ENTRIES SHOWN section start
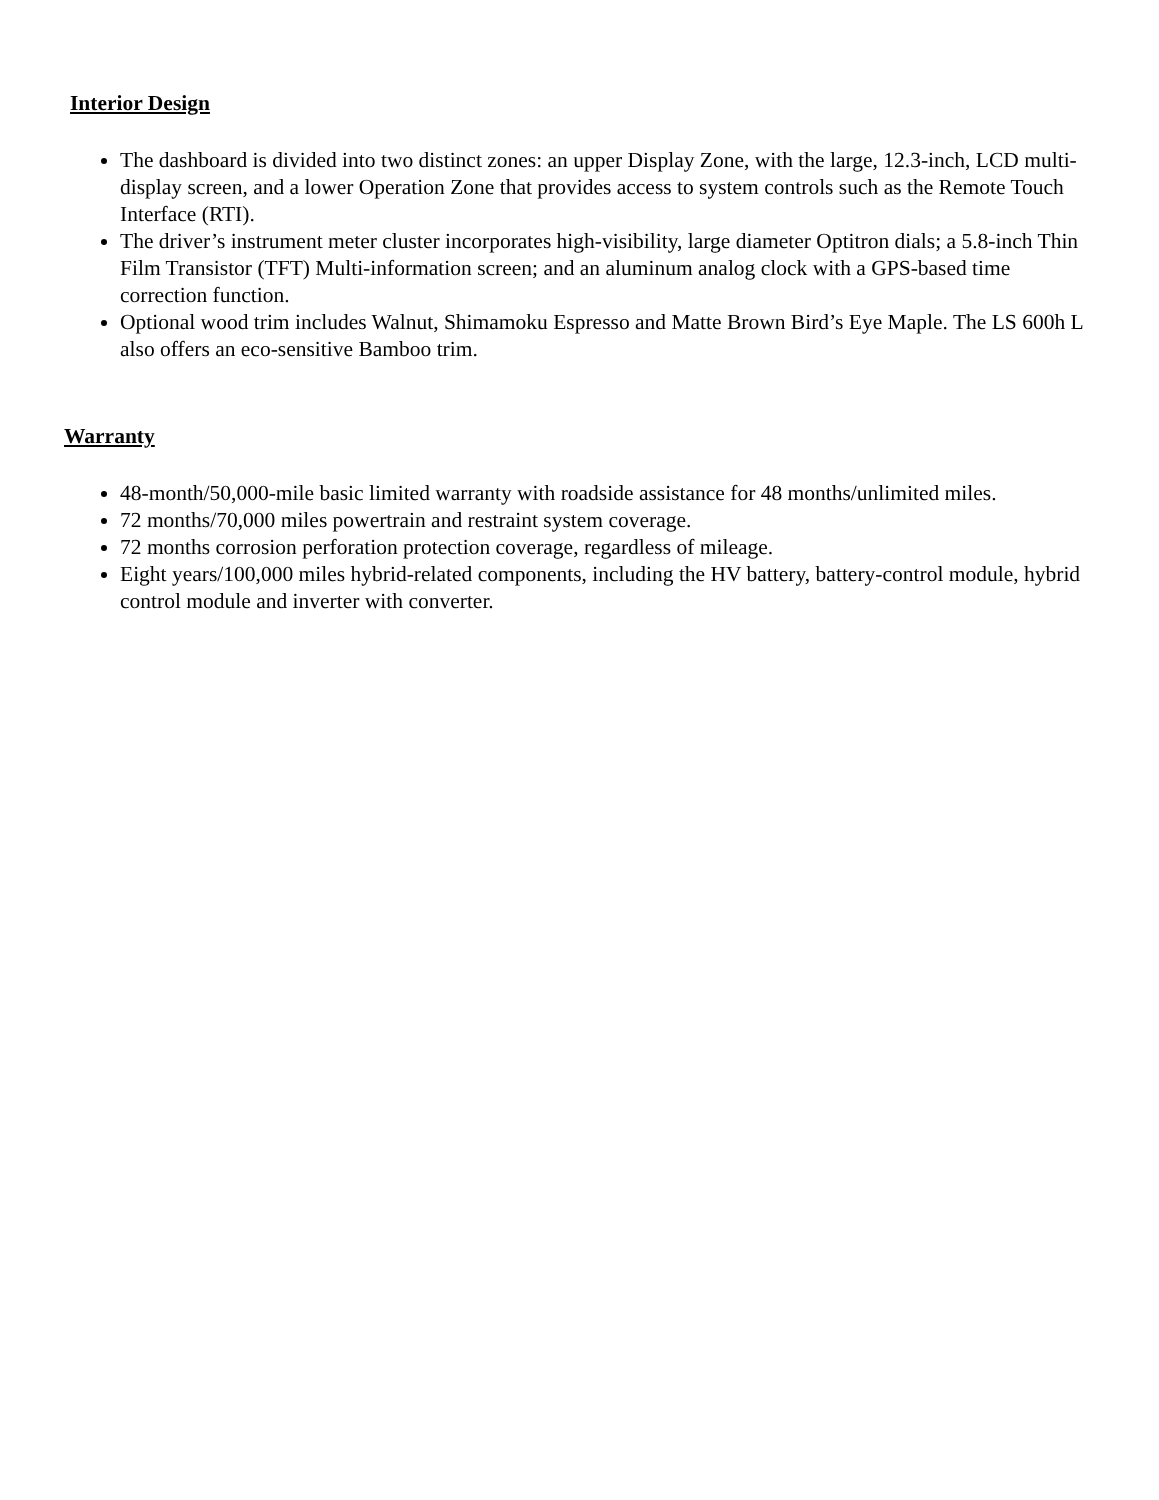Interior Design
The dashboard is divided into two distinct zones: an upper Display Zone, with the large, 12.3-inch, LCD multi-display screen, and a lower Operation Zone that provides access to system controls such as the Remote Touch Interface (RTI).
The driver’s instrument meter cluster incorporates high-visibility, large diameter Optitron dials; a 5.8-inch Thin Film Transistor (TFT) Multi-information screen; and an aluminum analog clock with a GPS-based time correction function.
Optional wood trim includes Walnut, Shimamoku Espresso and Matte Brown Bird’s Eye Maple. The LS 600h L also offers an eco-sensitive Bamboo trim.
Warranty
48-month/50,000-mile basic limited warranty with roadside assistance for 48 months/unlimited miles.
72 months/70,000 miles powertrain and restraint system coverage.
72 months corrosion perforation protection coverage, regardless of mileage.
Eight years/100,000 miles hybrid-related components, including the HV battery, battery-control module, hybrid control module and inverter with converter.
ENTRIES SHOWN section end
YOUR INSTRUCTIONS
Count the lines in the records above that hold the word "system", and give only that number.

YOUR SOLUTION
2